Sep 11, 2013
Saudi Arabia's health ministry today and yesterday announced eight new Middle East respiratory syndrome (MERS) cases, all of which involved contact with previously confirmed cases, including four possible healthcare exposures.
The patients are all younger or middle-aged adults from Riyadh and Medina, and most have mild infections or are asymptomatic, the Saudi Ministry of Health (MOH) said. The new detections lift the unofficial global total to 130 cases, of which 57 have been fatal.
Three of the four cases reported yesterday were asymptomatic: a 22-year-old man from Medina, a 24-year-old man who works in a health setting in Medina, and a 60-year-old man from Riyadh. The other patient is a 47-year-old man from Riyadh who is in stable condition, according to the MOH.
Of the four MERS cases reported today, all were reported from Riyadh, and three involve healthcare workers: a 47-year-old woman who had mild symptoms, a 39-year-old woman who had mild symptoms, and a 38-year-old man whose health status is stable, the MOH said. The fourth patient is a 51-year-old woman who is also in stable condition.
The newly announced cases follow closely on the heels of eight other cases that the health ministry announced on Sep 7 and Sep 8. Three of those infections were fatal.
The World Health Organization, which has not issued a MERS update since Sep 7, lists 114 global cases, 54 of which were fatal. That total does not include the 16 most recent Saudi cases.
Marc Sprenger, MD, PhD, director of the European Centre for Disease Prevention and Control (ECDC) told CIDRAP News that his agency continues to collect and analyze data about new cases and research findings to update its risk assessments. So far the ECDC views the pandemic potential as low and well below the epidemic threshold. He noted that one of the biggest questions is how humans are become infected with MERS.
Transmission patterns in Saudi Arabia, with many sporadic cases distributed over a large geographic area, point to infrequent introductions of the virus from a continuous nonhuman source, Sprenger said. "But unrecognized circulation among humans cannot be ruled out."
Zeroing in on the source of virus transmission is key to formulating guidance on how to reduce the risk of exposure and further spread of MERS, Sprenger said.

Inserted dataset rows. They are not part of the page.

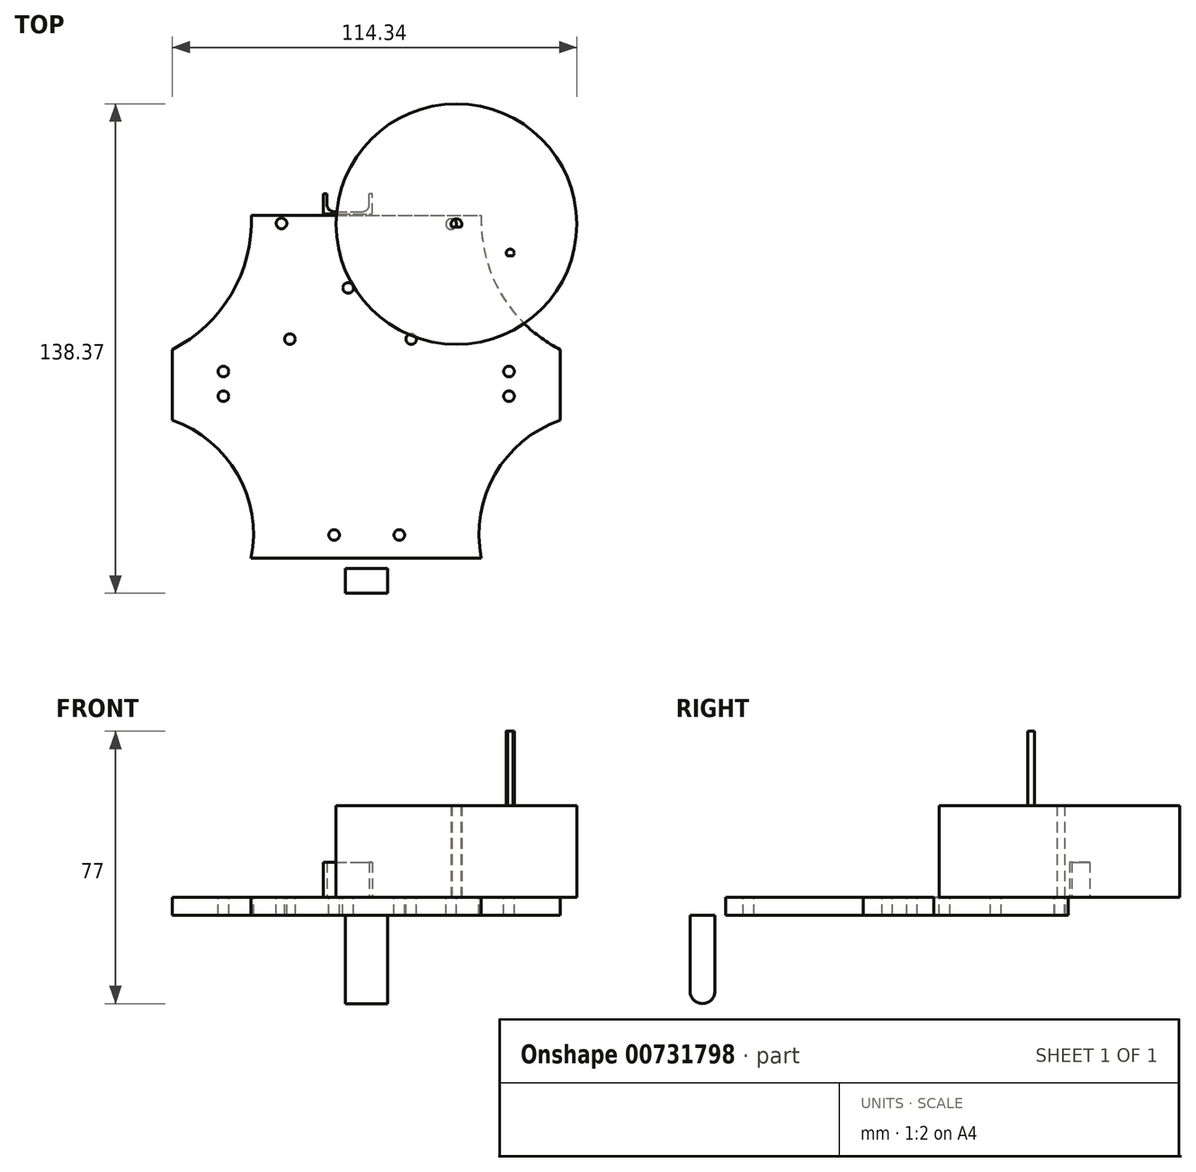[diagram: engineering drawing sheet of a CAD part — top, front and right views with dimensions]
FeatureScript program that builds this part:
annotation { "Feature Type Name" : "Feature", "Feature Type Description" : "" }
export const myFeature = defineFeature(function(context is Context, id is Id, definition is map)
    precondition{}
    {
        {
            var Q0;
            Q0=qCreatedBy(makeId("Top.planeOp"),FACE);
            var sketch = newSketch(context, id + "F0", { "sketchPlane" : qUnion([Q0])});
            skCircle(sketch, "E0", {"center": v(0, 0) * mm, "radius": 34 * mm});
            skArc(sketch, "E1", {"start": v(1.29, -0.77) * mm, "mid": v(0, 1.5) * mm, "end": v(-1.29, -0.77) * mm});
            skLineSegment(sketch, "E2", {"start": v(-1.29, -0.77) * mm, "end": v(1.29, -0.77) * mm});
            skSolve(sketch);
        }
        {
            var Q0;
            Q0=makeQuery(id+"F0.imprint","IMPRINT",FACE,{"disambiguationData":[TD([[makeQuery(id+"F0.imprint","IMPRINT",EDGE,{"derivedFrom":sQuery(id+"F0.wireOp",EDGE,"E0")}),1.0]])]});
            extrude(context, id + "F1", {"entities" : qUnion([Q0]), "depth" : 26 * mm, "offsetDistance" : 25 * mm});
        }
        {
            var Q0;
            Q0 = qSketchRegion(id + "F0", true);
            extrude(context, id + "F2", {"entities" : qUnion([Q0]), "operationType" : NewBodyOperationType.ADD, "depth" : 26 * mm, "offsetDistance" : 25 * mm});
        }
        {
            var Q0;
            Q0=qCreatedBy(makeId("Top.planeOp"),FACE);
            var sketch = newSketch(context, id + "F3", { "sketchPlane" : qUnion([Q0])});
            skLineSegment(sketch, "E3.bottom", {"start": v(10.19, -4.7) * mm, "end": v(20.19, -4.7) * mm});
            skLineSegment(sketch, "E3.top", {"start": v(10.19, -11.7) * mm, "end": v(20.19, -11.7) * mm});
            skLineSegment(sketch, "E3.left", {"start": v(10.19, -4.7) * mm, "end": v(10.19, -11.7) * mm});
            skLineSegment(sketch, "E3.right", {"start": v(20.19, -4.7) * mm, "end": v(20.19, -11.7) * mm});
            skArc(sketch, "E4", {"start": v(20.19, -4.7) * mm, "mid": v(15.19, -1.68) * mm, "end": v(10.19, -4.7) * mm});
            skPoint(sketch, "E5.startSnap0", {"position": v(15.19, -1.68) * mm});
            skLineSegment(sketch, "E6", {"start": v(15.19, -1.68) * mm, "end": v(28.85, -1.68) * mm});
            skArc(sketch, "E7", {"start": v(10.19, -11.7) * mm, "mid": v(15.19, -14.63) * mm, "end": v(20.19, -11.7) * mm});
            skLineSegment(sketch, "E8", {"start": v(15.19, -14.63) * mm, "end": v(26.86, -14.63) * mm});
            skSolve(sketch);
        }
        {
            var Q0;
            {var subQ0=sQuery(id+"F3.wireOp",EDGE,"E3.bottom");Q0=makeQuery(id+"F3.imprint","IMPRINT",FACE,{"disambiguationData":[TD([[makeQuery(id+"F3.imprint","IMPRINT",EDGE,{"derivedFrom":subQ0}),1.0]])]});}
            var Q1;
            {var subQ0=sQuery(id+"F3.wireOp",EDGE,"E3.top");Q1=makeQuery(id+"F3.imprint","IMPRINT",FACE,{"disambiguationData":[TD([[makeQuery(id+"F3.imprint","IMPRINT",EDGE,{"derivedFrom":subQ0}),-1.0]])]});}
            var Q2;
            Q2=makeQuery(id+"F3.imprint","IMPRINT",FACE,{"disambiguationData":[TD([[makeQuery(id+"F3.imprint","IMPRINT",EDGE,{"derivedFrom":sQuery(id+"F3.wireOp",EDGE,"E3.bottom")}),-1.0]])]});
            extrude(context, id + "F4", {"entities" : qUnion([Q0, Q1, Q2]), "depth" : 22 * mm, "offsetDistance" : 25 * mm});
        }
        {
            var Q0;
            Q0=makeQuery(id+"F4.opExtrude","CAP_FACE",FACE,{"disambiguationData":[OSD([sQuery(id+"F3.wireOp",EDGE,"E3.left"),sQuery(id+"F3.wireOp",EDGE,"E3.right"),sQuery(id+"F3.wireOp",EDGE,"E4"),sQuery(id+"F3.wireOp",EDGE,"E7")])],"isStart":false});
            var sketch = newSketch(context, id + "F5", { "sketchPlane" : qUnion([Q0])});
            skArc(sketch, "E9", {"start": v(15.97, -9) * mm, "mid": v(15.19, -7.08) * mm, "end": v(14.41, -9) * mm});
            skPoint(sketch, "E9.centerSnap0", {"position": v(10.19, -8.2) * mm});
            skPoint(sketch, "E9.centerSnap1", {"position": v(15.19, -14.63) * mm});
            skLineSegment(sketch, "E10", {"start": v(14.41, -9) * mm, "end": v(15.97, -9) * mm});
            skSolve(sketch);
        }
        {
            var Q0;
            Q0 = qSketchRegion(id + "F5", true);
            extrude(context, id + "F6", {"entities" : qUnion([Q0]), "operationType" : NewBodyOperationType.ADD, "depth" : 17 * mm, "offsetDistance" : 25 * mm});
        }
        {
            var Q0;
            Q0=qCreatedBy(makeId("Top.planeOp"),FACE);
            var sketch = newSketch(context, id + "F7", { "sketchPlane" : qUnion([Q0])});
            skLineSegment(sketch, "E11.bottom", {"start": v(-57.98, 2.5) * mm, "end": v(7.02, 2.5) * mm});
            skArc(sketch, "E12", {"start": v(7.02, 2.5) * mm, "mid": v(12.62, -19.76) * mm, "end": v(29.34, -35.49) * mm});
            skLineSegment(sketch, "E13", {"start": v(29.34, -35.49) * mm, "end": v(29.34, -55.49) * mm});
            skArc(sketch, "E14", {"start": v(29.34, -55.49) * mm, "mid": v(10.86, -70.73) * mm, "end": v(7.02, -94.37) * mm});
            skLineSegment(sketch, "E15", {"start": v(7.02, -94.37) * mm, "end": v(-57.98, -94.37) * mm});
            skArc(sketch, "E16.MirrorCS", {"start": v(-57.94, 2.5) * mm, "mid": v(-63.58, -19.77) * mm, "end": v(-80.34, -35.48) * mm});
            skArc(sketch, "E17.MirrorCS", {"start": v(-80.34, -55.48) * mm, "mid": v(-61.85, -70.72) * mm, "end": v(-58.02, -94.37) * mm});
            skCircle(sketch, "E18", {"center": v(-16.15, -87.87) * mm, "radius": 1.5 * mm});
            skCircle(sketch, "E19.MirrorC", {"center": v(-34.57, -87.87) * mm, "radius": 1.5 * mm});
            skCircle(sketch, "E20", {"center": v(-1.5, 0) * mm, "radius": 1.5 * mm});
            skCircle(sketch, "E21.MirrorC", {"center": v(-49.42, 0.18) * mm, "radius": 1.5 * mm});
            skCircle(sketch, "E22", {"center": v(-65.84, -48.66) * mm, "radius": 1.5 * mm});
            skCircle(sketch, "E23.MirrorC", {"center": v(-65.84, -41.69) * mm, "radius": 1.5 * mm});
            skCircle(sketch, "E24.MirrorC", {"center": v(14.84, -41.69) * mm, "radius": 1.5 * mm});
            skCircle(sketch, "E25.MirrorC", {"center": v(14.84, -48.66) * mm, "radius": 1.5 * mm});
            skLineSegment(sketch, "E26", {"start": v(-80.34, -35.48) * mm, "end": v(-80.34, -55.48) * mm});
            skLineSegment(sketch, "E27", {"start": v(-57.98, -94.37) * mm, "end": v(-58.02, -94.37) * mm});
            skCircle(sketch, "E28", {"center": v(-12.77, -32.5) * mm, "radius": 1.5 * mm});
            skCircle(sketch, "E29", {"center": v(-47.05, -32.5) * mm, "radius": 1.5 * mm});
            skCircle(sketch, "E30", {"center": v(-30.6, -18.02) * mm, "radius": 1.5 * mm});
            skSolve(sketch);
        }
        {
            var Q0;
            {var subQ1=sQuery(id+"F7.wireOp",EDGE,"E12");Q0=makeQuery(id+"F7.imprint","IMPRINT",FACE,{"disambiguationData":[TD([[makeQuery(id+"F7.imprint","IMPRINT",EDGE,{"derivedFrom":subQ1}),-1.0]])]});}
            extrude(context, id + "F8", {"entities" : qUnion([Q0]), "oppositeDirection" : true, "depth" : 5 * mm, "offsetDistance" : 25 * mm});
        }
        {
            var Q0;
            Q0=makeQuery(id+"F8.opExtrude","CAP_FACE",FACE,{"disambiguationData":[OSD([sQuery(id+"F7.wireOp",EDGE,"E11.bottom"),sQuery(id+"F7.wireOp",EDGE,"E12"),sQuery(id+"F7.wireOp",EDGE,"E13"),sQuery(id+"F7.wireOp",EDGE,"E14"),sQuery(id+"F7.wireOp",EDGE,"E15"),sQuery(id+"F7.wireOp",EDGE,"E16.MirrorCS"),sQuery(id+"F7.wireOp",EDGE,"E17.MirrorCS"),sQuery(id+"F7.wireOp",EDGE,"E18"),sQuery(id+"F7.wireOp",EDGE,"E19.MirrorC"),sQuery(id+"F7.wireOp",EDGE,"E20"),sQuery(id+"F7.wireOp",EDGE,"E21.MirrorC"),sQuery(id+"F7.wireOp",EDGE,"E22"),sQuery(id+"F7.wireOp",EDGE,"E23.MirrorC"),sQuery(id+"F7.wireOp",EDGE,"E24.MirrorC"),sQuery(id+"F7.wireOp",EDGE,"E25.MirrorC"),sQuery(id+"F7.wireOp",EDGE,"E26"),sQuery(id+"F7.wireOp",EDGE,"E27")])],"isStart":false});
            var sketch = newSketch(context, id + "F9", { "sketchPlane" : qUnion([Q0])});
            skLineSegment(sketch, "E31.bottom", {"start": v(-31.45, 104.37) * mm, "end": v(-19.45, 104.37) * mm});
            skLineSegment(sketch, "E31.top", {"start": v(-31.45, 97.37) * mm, "end": v(-19.45, 97.37) * mm});
            skLineSegment(sketch, "E31.left", {"start": v(-31.45, 104.37) * mm, "end": v(-31.45, 97.37) * mm});
            skLineSegment(sketch, "E31.right", {"start": v(-19.45, 104.37) * mm, "end": v(-19.45, 97.37) * mm});
            skSolve(sketch);
        }
        {
            var Q0;
            Q0=makeQuery(id+"F9.imprint","IMPRINT",FACE,{"disambiguationData":[TD([[makeQuery(id+"F9.imprint","IMPRINT",EDGE,{"derivedFrom":sQuery(id+"F9.wireOp",EDGE,"E31.bottom")}),-1.0]])]});
            extrude(context, id + "F10", {"entities" : qUnion([Q0]), "operationType" : NewBodyOperationType.ADD, "depth" : 25 * mm, "offsetDistance" : 25 * mm});
        }
        {
            var Q0;
            Q0=makeQuery(id+"F10.opExtrude","CAP_EDGE",EDGE,{"disambiguationData":[OSD([sQuery(id+"F9.wireOp",EDGE,"E31.bottom")])],"isStart":false});
            var Q1;
            Q1=makeQuery(id+"F10.opExtrude","CAP_EDGE",EDGE,{"disambiguationData":[OSD([sQuery(id+"F9.wireOp",EDGE,"E31.top")])],"isStart":false});
            fillet(context, id + "F11", {"entities" : qUnion([Q0, Q1]), "radius" : 3.5 * mm, "tangentPropagation" : true, "allowEdgeOverflow" : false});
        }
        {
            var Q0;
            Q0 = qSketchRegion(id + "F5", true);
            extrude(context, id + "F12", {"entities" : qUnion([Q0]), "operationType" : NewBodyOperationType.ADD, "depth" : 25 * mm, "offsetDistance" : 25 * mm});
        }
        {
            var Q0;
            Q0=qCreatedBy(makeId("Top.planeOp"),FACE);
            var sketch = newSketch(context, id + "F13", { "sketchPlane" : qUnion([Q0])});
            skLineSegment(sketch, "E32.bottom", {"start": v(-34.61, 3.52) * mm, "end": v(-26.61, 3.52) * mm});
            skLineSegment(sketch, "E32.top", {"start": v(-36.61, 8.52) * mm, "end": v(-24.61, 8.52) * mm});
            skLineSegment(sketch, "E32.left", {"start": v(-36.61, 5.52) * mm, "end": v(-36.61, 8.52) * mm});
            skLineSegment(sketch, "E32.right", {"start": v(-24.61, 5.52) * mm, "end": v(-24.61, 8.52) * mm});
            skPoint(sketch, "E33.visualSharp", {"position": v(-24.61, 3.52) * mm});
            skArc(sketch, "E33.filletArc", {"start": v(-26.61, 3.52) * mm, "mid": v(-25.2, 4.1) * mm, "end": v(-24.61, 5.52) * mm});
            skPoint(sketch, "E34.visualSharp", {"position": v(-36.61, 3.52) * mm});
            skArc(sketch, "E34.filletArc", {"start": v(-36.61, 5.52) * mm, "mid": v(-36.03, 4.1) * mm, "end": v(-34.61, 3.52) * mm});
            skLineSegment(sketch, "E35", {"start": v(-37.59, 8.52) * mm, "end": v(-37.59, 2.87) * mm});
            skLineSegment(sketch, "E36", {"start": v(-37.59, 2.87) * mm, "end": v(-23.7, 2.87) * mm});
            skLineSegment(sketch, "E37", {"start": v(-23.7, 2.87) * mm, "end": v(-23.7, 8.52) * mm});
            skLineSegment(sketch, "E38", {"start": v(-23.7, 8.52) * mm, "end": v(-37.59, 8.52) * mm});
            skLineSegment(sketch, "E39", {"start": v(-23.7, 8.52) * mm, "end": v(-21.9, 8.52) * mm});
            skLineSegment(sketch, "E40", {"start": v(-37.59, 8.52) * mm, "end": v(-39.49, 8.52) * mm});
            skSolve(sketch);
        }
        {
            var Q0;
            Q0=makeQuery(id+"F13.imprint","IMPRINT",FACE,{"disambiguationData":[TD([[makeQuery(id+"F13.imprint","IMPRINT",EDGE,{"derivedFrom":sQuery(id+"F13.wireOp",EDGE,"E32.bottom")}),-1.0]])]});
            extrude(context, id + "F14", {"entities" : qUnion([Q0]), "depth" : 10 * mm, "offsetDistance" : 25 * mm});
        }
    });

Yesterday the ECDC weighed in on a study published last week that found more evidence that camels in the Middle East have been exposed to MERS coronavirus (MERS-CoV) or a close relative. In two sets of tests, dromedary camels in Egypt had high antibody titers to MERS-CoV, but tests of humans, water buffaloes, cows, and other domestic animals in Egypt and Hong Kong found no such antibodies.
In a statement the ECDC said the new findings are in line with earlier findings of high titers in dromedary camels from Oman. The new data lead to the assumption that the animals can be infected with a MERS-CoV–like virus that is probably circulating at high levels among camels in Northern Africa and the Arabian Peninsula.
"The serological evidence is clear, but we have yet to see any direct detection or genetic characterization of the responsible virus in the dromedaries," the ECDC said.
The study's human serology findings, based on samples used in a community-based flu study in Egypt, didn't include any information on risk factors, such as close contact with or handling dromedaries, the ECDC noted. It added that more research is needed to determine if camels are the source of MERS-CoV in humans or are incidentally infected.